Making a sentence like requires deeply understanding a problem space to the point where these sentences emerge, rather than any "craft" of writing.
So the craft is thinking through a topic, usually by writing about it, and then deleting everything you've written because you arrived at the self evident position, and then writing from the vantage point of that self evident statement.
I feel that writing is a personal craft and you must dig it out of yourself through the practice of it, rather than learn it from others. The usage of AI as a resource makes this much clearer to me. You must be confident in your own writing not because it is following best practices or techniques of others but because it is the best version of your own voice at the time of being written.

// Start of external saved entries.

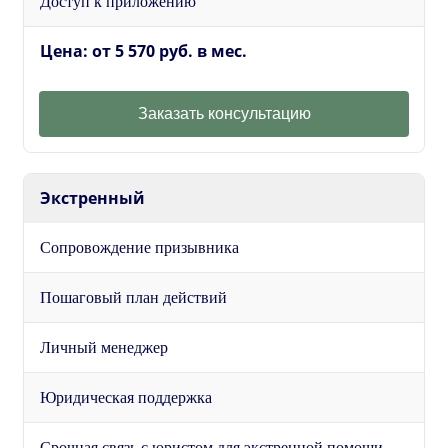
Доступ к приложению
Цена: от 5 570 руб. в мес.
Заказать консультацию
Экстренный
Сопровождение призывника
Пошаговый план действий
Личный менеджер
Юридическая поддержка
Срочная связь с юристом для экстренной помощи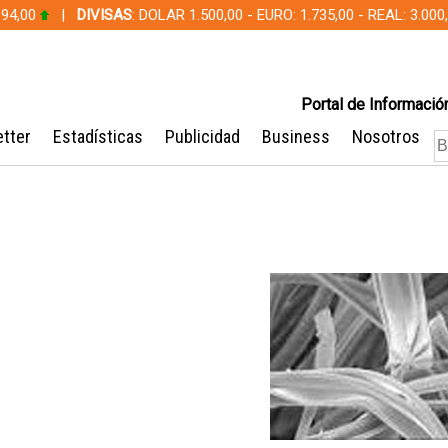
 94,00
|
DIVISAS
: DOLAR 1.500,00 - EURO: 1.735,00 - REAL: 3.0
Portal de Información
tter
Estadísticas
Publicidad
Business
Nosotros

> Yes, there is a relative scale level...
> Yes, having the smartest model will...
> yes Chinese AI companies have ...
yes yes yes, I didn't say anything, why write in a way that insinuates that I was thinking that?
I mean it doesn't come off as AI slop, so that's yay in 2026. But why do you think it is so good?

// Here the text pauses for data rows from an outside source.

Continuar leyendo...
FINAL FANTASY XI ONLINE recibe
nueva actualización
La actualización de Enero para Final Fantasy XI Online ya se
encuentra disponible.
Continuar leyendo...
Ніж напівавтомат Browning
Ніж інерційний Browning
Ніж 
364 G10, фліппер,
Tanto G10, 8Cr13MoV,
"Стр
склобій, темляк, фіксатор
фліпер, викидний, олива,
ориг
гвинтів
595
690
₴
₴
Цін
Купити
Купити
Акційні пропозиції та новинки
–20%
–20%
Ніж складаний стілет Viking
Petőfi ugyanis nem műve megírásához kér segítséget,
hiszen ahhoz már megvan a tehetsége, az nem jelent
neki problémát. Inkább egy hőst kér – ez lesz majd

I think he is referring to the art of refining an idea though, which I do have something to say on his comment.
I prefer to run inference on my own HW, with a harness that I control, so I can choose myself what compromise between speed and the quality of the results is appropriate for my needs.

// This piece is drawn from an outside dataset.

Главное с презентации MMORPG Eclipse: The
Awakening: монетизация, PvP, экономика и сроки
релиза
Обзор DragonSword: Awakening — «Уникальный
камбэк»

When I have complete control, resulting in predictable performance, I can work more efficiently, even with slower HW and with somewhat inferior models, than when I am at the mercy of an external provider.
I have a few other computers with 64 GB DRAM each and with NVIDIA, Intel or AMD GPUs. Fortunately all that memory has been bought long ago, because today I could not afford to buy extra memory.
However, a very short time ago, i.e. the previous week, I have started to work at modifying llama.cpp to allow an optimized execution with weights stored in SSDs, e.g. by using a couple of PCIe 5.0 SSDs, in order to be able to use bigger models than those that can fit inside 128 GB, which is the limit to what I have tested until now.
By coincidence, this week there have been a few threads on HN that have reported similar work for running locally big models with weights stored in SSDs, so I believe that this will become more common in the near future.
The speeds previously achieved for running from SSDs hover around values from a token at a few seconds to a few tokens per second. While such speeds would be low for a chat application, they can be adequate for a coding assistant, if the improved code that is generated compensates the lower speed.
I'm honestly surprised how many people have subscriptions and are expecting anthropic to eat the cost lol
But your article is interesting. You think some of the degradation is because when I think I’m using Opus they’re giving me Sonnet invisibily?
Maybe they are giving Sonnet, or maybe a distilled Opus, or maybe Opus but with lower context, not quite sure but intelligence costs compute so less intelligence means cheaper compute.
The cost of switching is too low for them to be able to get away with the standard enshittification playbook. It takes all of 5 minutes to get a Codex subscription and it works almost exactly the same, down to using the same commands for most actions.